TEXT SECTION: Begin

All of lore.kernel.org
 help / color / mirror / Atom feed
* [PATCH 1/2] net/qede: fix performance bottleneck in Rx path
@ 2019-01-18 10:29 Shahed Shaikh
  2019-01-18 10:29 ` [PATCH 2/2] net/qede: fix prefetch from incorrect place in Tx path Shahed Shaikh
                   ` (2 more replies)
  0 siblings, 3 replies; 7+ messages in thread
From: Shahed Shaikh @ 2019-01-18 10:29 UTC (permalink / raw)
  To: dev; +Cc: ferruh.yigit, stable

Allocating replacement buffer per received packet is expensive.
Instead, process received packets first and allocate
replacement buffers in bulk later.

This improves performance by ~25% in terms of PPS on AMD
platforms.

Fixes: 2ea6f76aff40 ("qede: add core driver")
Cc: stable@dpdk.org

Signed-off-by: Shahed Shaikh <shshaikh@marvell.com>
---
 drivers/net/qede/qede_rxtx.c | 97 +++++++++++++++++++++++++++++++++-----------
 drivers/net/qede/qede_rxtx.h |  2 +
 2 files changed, 75 insertions(+), 24 deletions(-)

diff --git a/drivers/net/qede/qede_rxtx.c b/drivers/net/qede/qede_rxtx.c
index 0e33be1..684c4ae 100644
--- a/drivers/net/qede/qede_rxtx.c
+++ b/drivers/net/qede/qede_rxtx.c
@@ -35,6 +35,52 @@ static inline int qede_alloc_rx_buffer(struct qede_rx_queue *rxq)
 	return 0;
 }
 
+#define QEDE_MAX_BULK_ALLOC_COUNT 512
+
+static inline int qede_alloc_rx_bulk_mbufs(struct qede_rx_queue *rxq, int count)
+{
+	void *obj_p[QEDE_MAX_BULK_ALLOC_COUNT] __rte_cache_aligned;
+	struct rte_mbuf *mbuf = NULL;
+	struct eth_rx_bd *rx_bd;
+	dma_addr_t mapping;
+	int i, ret = 0;
+	uint16_t idx;
+
+	idx = rxq->sw_rx_prod & NUM_RX_BDS(rxq);
+
+	if (count > QEDE_MAX_BULK_ALLOC_COUNT)
+		count = QEDE_MAX_BULK_ALLOC_COUNT;
+
+	ret = rte_mempool_get_bulk(rxq->mb_pool, obj_p, count);
+	if (unlikely(ret)) {
+		PMD_RX_LOG(ERR, rxq,
+			   "Failed to allocate %d rx buffers "

TEXT SECTION: End
ENTRIES SUPPLIED: Begin

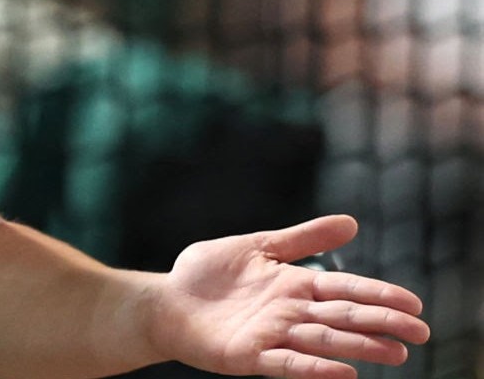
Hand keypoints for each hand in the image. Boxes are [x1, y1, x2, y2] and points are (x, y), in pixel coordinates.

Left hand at [150, 215, 430, 378]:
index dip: (377, 294)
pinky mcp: (250, 356)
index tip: (413, 304)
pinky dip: (315, 368)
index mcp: (294, 284)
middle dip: (380, 323)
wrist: (167, 299)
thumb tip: (351, 223)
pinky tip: (345, 372)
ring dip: (358, 346)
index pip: (344, 288)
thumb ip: (302, 238)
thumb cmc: (210, 274)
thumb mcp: (258, 246)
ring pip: (323, 340)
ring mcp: (272, 335)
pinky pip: (287, 364)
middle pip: (342, 316)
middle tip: (419, 333)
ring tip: (394, 353)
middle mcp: (290, 312)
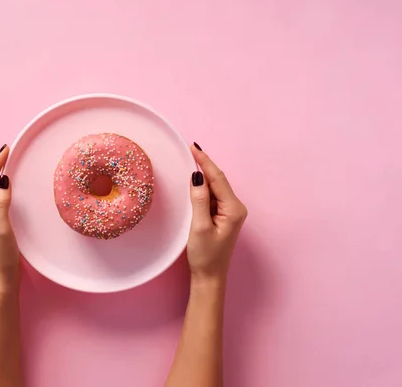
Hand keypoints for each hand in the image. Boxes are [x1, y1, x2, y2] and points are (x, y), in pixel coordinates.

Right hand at [187, 143, 247, 281]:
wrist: (210, 276)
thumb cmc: (205, 255)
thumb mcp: (199, 226)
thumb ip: (199, 200)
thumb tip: (196, 176)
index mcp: (233, 208)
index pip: (218, 178)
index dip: (205, 162)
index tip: (193, 147)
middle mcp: (235, 207)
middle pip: (218, 180)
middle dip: (204, 165)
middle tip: (189, 150)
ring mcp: (230, 212)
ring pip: (215, 187)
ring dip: (203, 176)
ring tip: (189, 161)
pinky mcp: (223, 216)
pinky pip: (213, 196)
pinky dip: (203, 188)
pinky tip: (194, 183)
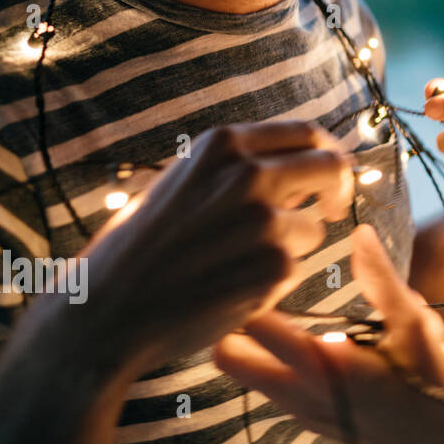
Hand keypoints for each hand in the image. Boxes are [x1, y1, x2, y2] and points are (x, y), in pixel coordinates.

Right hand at [77, 121, 352, 374]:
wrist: (106, 310)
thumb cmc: (139, 248)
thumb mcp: (179, 180)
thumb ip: (233, 166)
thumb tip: (291, 159)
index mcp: (223, 144)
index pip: (306, 133)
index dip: (326, 154)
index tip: (329, 175)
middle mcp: (248, 173)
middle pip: (331, 168)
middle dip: (337, 190)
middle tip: (331, 209)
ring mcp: (265, 218)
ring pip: (312, 228)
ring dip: (289, 248)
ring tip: (235, 266)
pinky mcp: (276, 264)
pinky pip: (297, 268)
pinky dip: (273, 282)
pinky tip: (232, 290)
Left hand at [215, 224, 443, 443]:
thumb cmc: (432, 385)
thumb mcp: (415, 326)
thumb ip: (382, 279)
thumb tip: (360, 233)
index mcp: (320, 362)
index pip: (251, 324)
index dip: (252, 289)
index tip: (268, 268)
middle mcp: (298, 391)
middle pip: (226, 356)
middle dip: (232, 322)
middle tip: (260, 292)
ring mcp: (299, 410)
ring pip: (244, 375)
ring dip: (251, 343)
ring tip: (280, 312)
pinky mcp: (308, 420)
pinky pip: (270, 388)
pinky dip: (273, 363)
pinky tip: (306, 343)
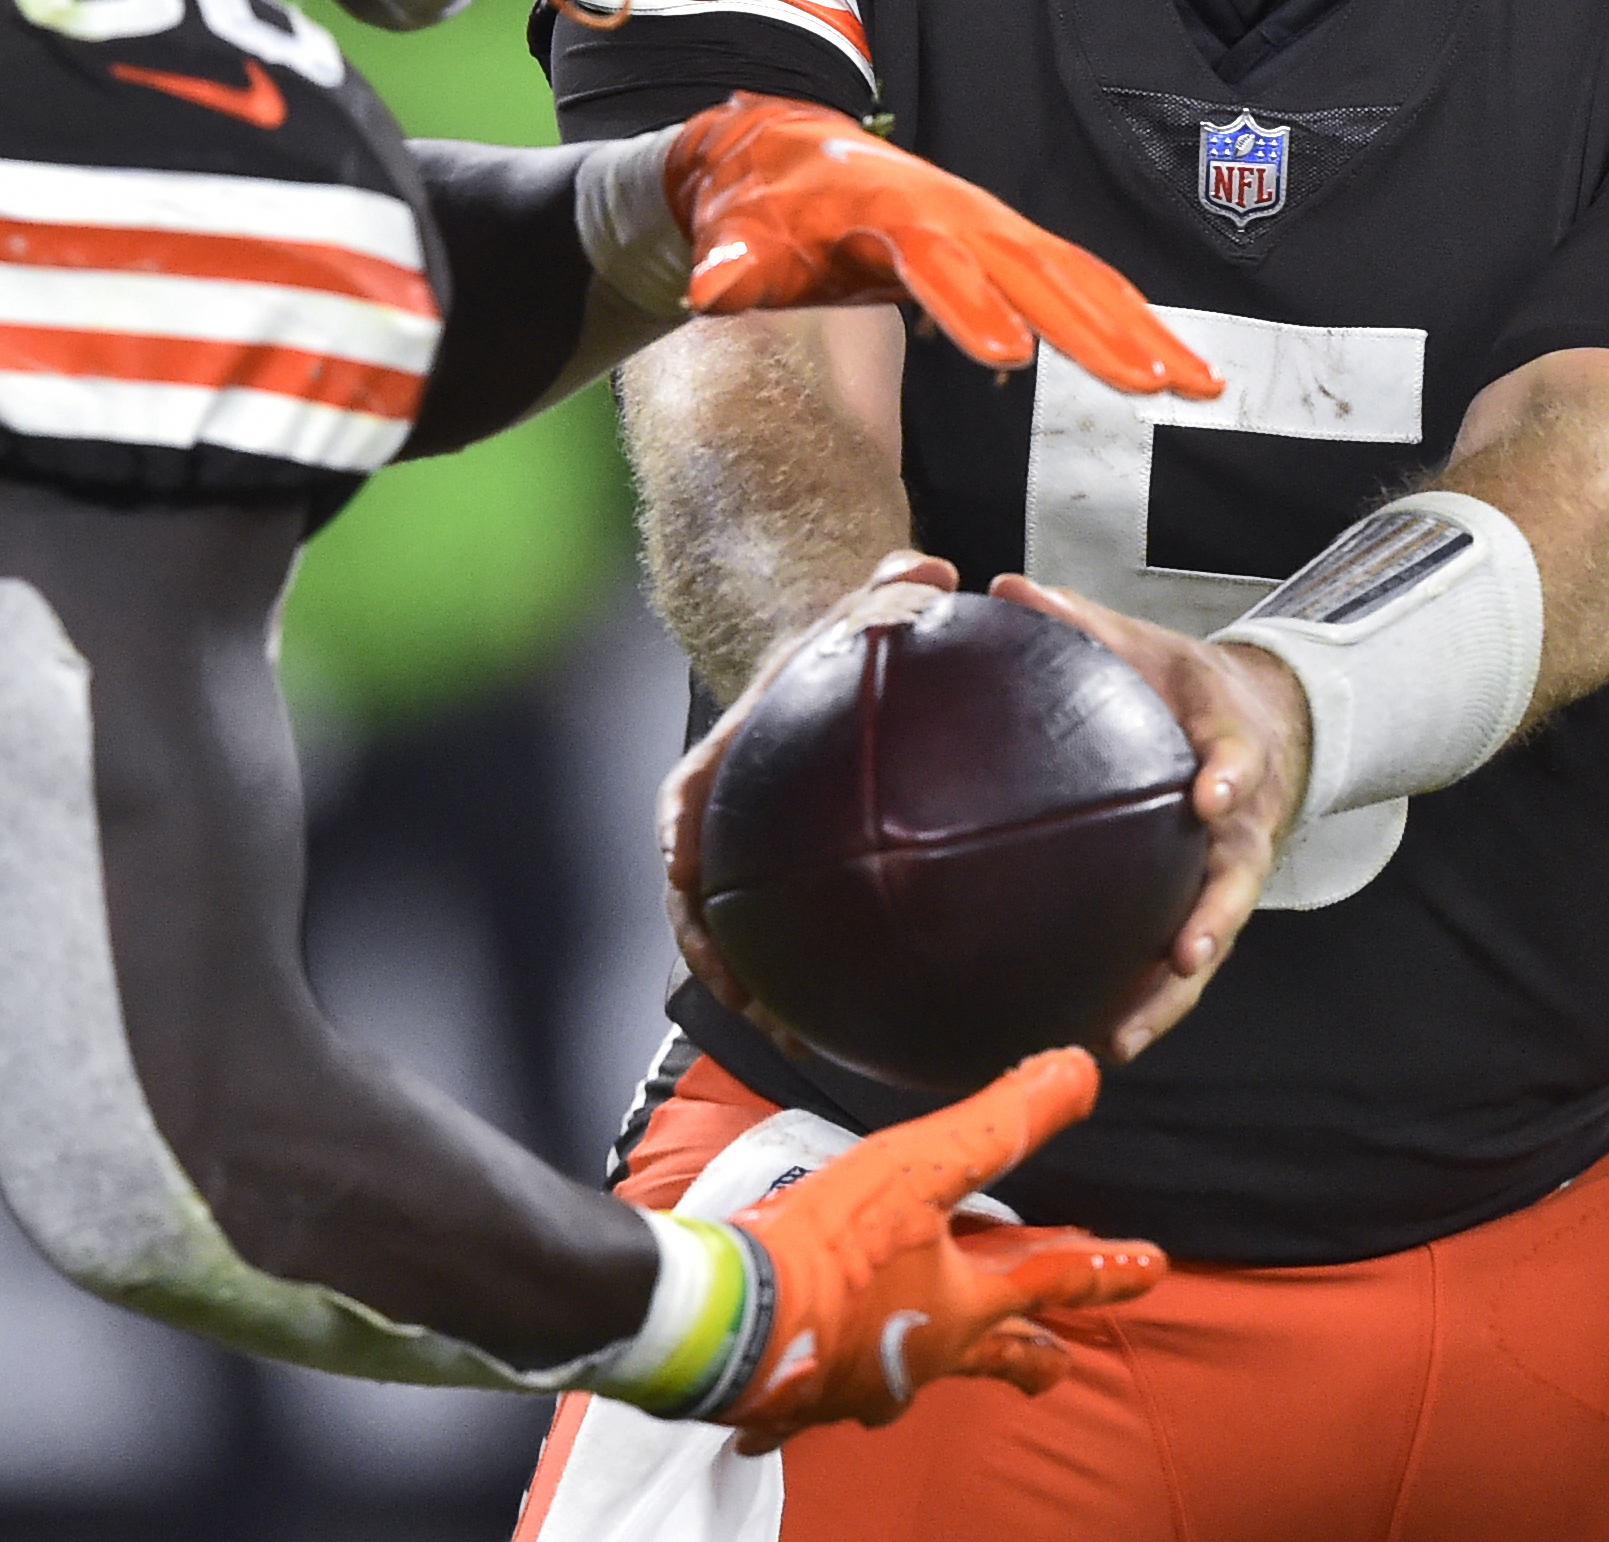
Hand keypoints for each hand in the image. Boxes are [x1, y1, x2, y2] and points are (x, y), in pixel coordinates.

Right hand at [660, 552, 958, 1035]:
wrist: (837, 669)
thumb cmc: (850, 644)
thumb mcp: (870, 604)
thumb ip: (894, 586)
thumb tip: (930, 568)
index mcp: (733, 752)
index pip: (687, 794)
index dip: (678, 834)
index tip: (680, 869)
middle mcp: (734, 815)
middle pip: (697, 889)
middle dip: (709, 946)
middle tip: (740, 992)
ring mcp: (759, 857)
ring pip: (740, 932)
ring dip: (756, 987)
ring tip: (795, 1039)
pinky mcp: (799, 888)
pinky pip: (795, 943)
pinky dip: (813, 987)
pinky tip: (860, 1026)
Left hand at [664, 96, 1218, 397]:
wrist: (780, 149)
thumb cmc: (758, 205)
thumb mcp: (732, 231)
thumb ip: (730, 263)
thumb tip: (708, 285)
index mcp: (886, 214)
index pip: (933, 261)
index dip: (968, 305)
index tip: (1009, 356)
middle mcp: (955, 214)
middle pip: (1034, 272)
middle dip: (1094, 328)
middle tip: (1150, 383)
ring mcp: (991, 225)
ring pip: (1076, 277)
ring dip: (1138, 328)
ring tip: (1194, 383)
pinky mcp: (1008, 242)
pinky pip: (1080, 279)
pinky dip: (1131, 316)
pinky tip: (1173, 361)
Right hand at [713, 1047, 1163, 1449]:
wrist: (729, 1321)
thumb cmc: (830, 1247)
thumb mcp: (920, 1165)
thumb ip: (1000, 1122)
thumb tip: (1080, 1072)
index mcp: (964, 1306)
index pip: (1053, 1280)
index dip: (1107, 1268)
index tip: (1152, 1265)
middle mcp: (928, 1354)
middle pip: (998, 1354)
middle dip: (1032, 1353)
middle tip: (1060, 1360)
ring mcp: (869, 1381)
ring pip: (922, 1372)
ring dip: (941, 1356)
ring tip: (935, 1348)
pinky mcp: (810, 1392)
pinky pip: (840, 1390)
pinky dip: (844, 1379)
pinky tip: (825, 1373)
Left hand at [990, 575, 1307, 1063]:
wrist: (1260, 724)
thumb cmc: (1189, 688)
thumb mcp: (1149, 646)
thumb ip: (1084, 623)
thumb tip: (1008, 587)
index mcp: (1233, 752)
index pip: (1241, 761)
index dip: (1232, 778)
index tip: (1214, 796)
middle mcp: (1239, 828)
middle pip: (1235, 885)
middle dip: (1211, 924)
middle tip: (1185, 958)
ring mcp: (1226, 876)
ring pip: (1208, 946)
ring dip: (1171, 996)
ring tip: (1123, 1038)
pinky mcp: (1202, 911)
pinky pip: (1173, 969)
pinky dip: (1143, 1006)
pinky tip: (1089, 1042)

ENTRIES SUPPLIED: End

_ASSIGNMENT_
In the patch text, by roughly how much does the change improve performance, and on which platforms?

_EXERCISE RESPONSE_
About 25% in terms of PPS, on AMD platforms.